En quoi les groupes de niveau à l’école pourraient permettre d’aider réellement les élèves neuro-atypiques sur le plan scolaire et pour leur avenir professionnel ?

Michel Dib : Ces dispositifs vont effectivement permettre aux élèves et aux neuro-atypiques d’être meilleurs et plus performants. Le phénomène des neuro-atypiques est beaucoup plus fréquent que l’on ne l’imagine. Il y a près de 25 % d'élèves neuro-atypiques. C’est une des raisons et des causes du retard scolaire de beaucoup d'élèves qui n'arrivent pas à suivre dans le système scolaire actuel.

Richard Etienne : Répétons qu'en cas de troubles pathologiques avérés, un diagnostic médical se révèle indispensable. Par la suite, dans une logique d'inclusion bien pensée, une réunion de partenaires médicaux et éducatifs qui travaille avec la famille et l'élève permet d'arrêter les dispositifs et les alternances éventuelles. Cependant, il me semble qu'aucune étude épidémiologique n'a établi que 25% de la population serait "neuro-atypique". Une population aussi nombreuse peut bénéficier des deux attitudes pédagogiques que j'ai évoquées ci-dessus car les résultats de PISA montrent constamment que les 50% qui obtiennent les meilleurs résultats à PISA en France sont dans la partie supérieure des pays de l'OCDE tandis que les 50% inférieurs sont eux en bas des tableaux. Qu'en conclure ? Que le système éducatif est effectivement pensé et conçu pour pratiquer une "distillation fractionnée" qui aboutit aux classes préparatoires et aux grandes écoles. En revanche, la recherche en éducation a fourni des études qui montrent que le recours à une différenciation pédagogique (y compris des groupes de niveaux avec les précautions énoncées ci-dessus), un recours à des dispositifs didactiques (c'est-à-dire de transposition des savoirs pour les mettre à disposition d'élèves de bonne volonté) qui se préoccupent des savoirs et de la voie d'accès selon les profils des élèves et à une démarche de projet personnel de l'élève, entre autres dispositions, permettent d'améliorer, de façon parfois spectaculaire, l'attitude des élèves, et, à court terme, leurs résultats, comme dans ces collèges étudiés par mon collègue Sylvain Connac où les classes coopératives ont fait la démonstration de leur pertinence et de leur efficacité.

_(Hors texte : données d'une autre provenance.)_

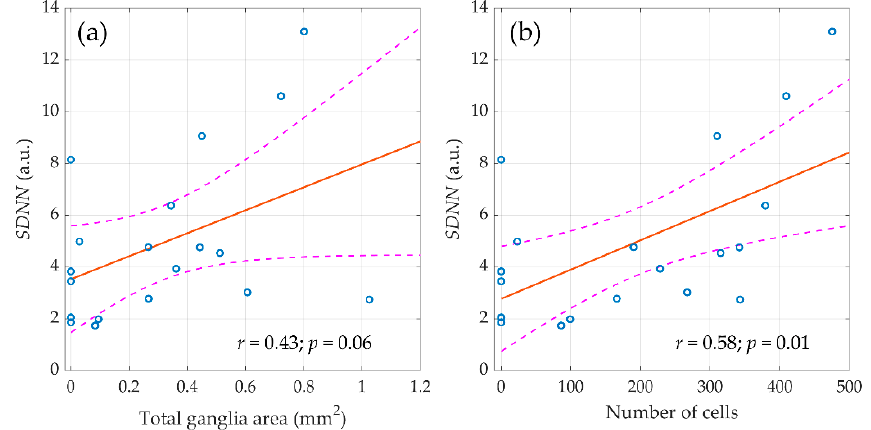
Figure 6. The linear regression between the standard deviation of normal RR intervals (SDNN), assessed three weeks after surgery and morphometric parameters of parasympathetic atrial ganglia. ( a ) Total ganglia area and ( b ) number of cells. Blue circles show the measured values, the red line is the best fit for the data, and pink dashed curves represent a 95% confidence interval for the regression line.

Enfin, sur le plan de l'avenir professionnel, je suis très inquiet à la suite de la disparition des conseillers d'orientation aujourd'hui psychologues de l'Éducation nationale. Les choix professionnels ne dépendent pas que de variables psychologiques alors qu'un accompagnement du projet de l'élève réclame une équipe multi-catégorielle et une coopération avec l'élève et sa famille.

Est-ce que l’intelligence procédurale, les spécificités des neuro atypiques, les rendent plus aptes à des méthodes d’enseignement et d’apprentissages originales ?

Michel Dib : Effectivement, les neuro-atypiques vont être performants et très forts en mathématiques, en physique, dans les métiers où les tâches sont courtes. Ils sont faits pour travailler dans le commerce, dans le marketing, dans la production, dans des tâches rapides qui font appel à la mémoire procédurale.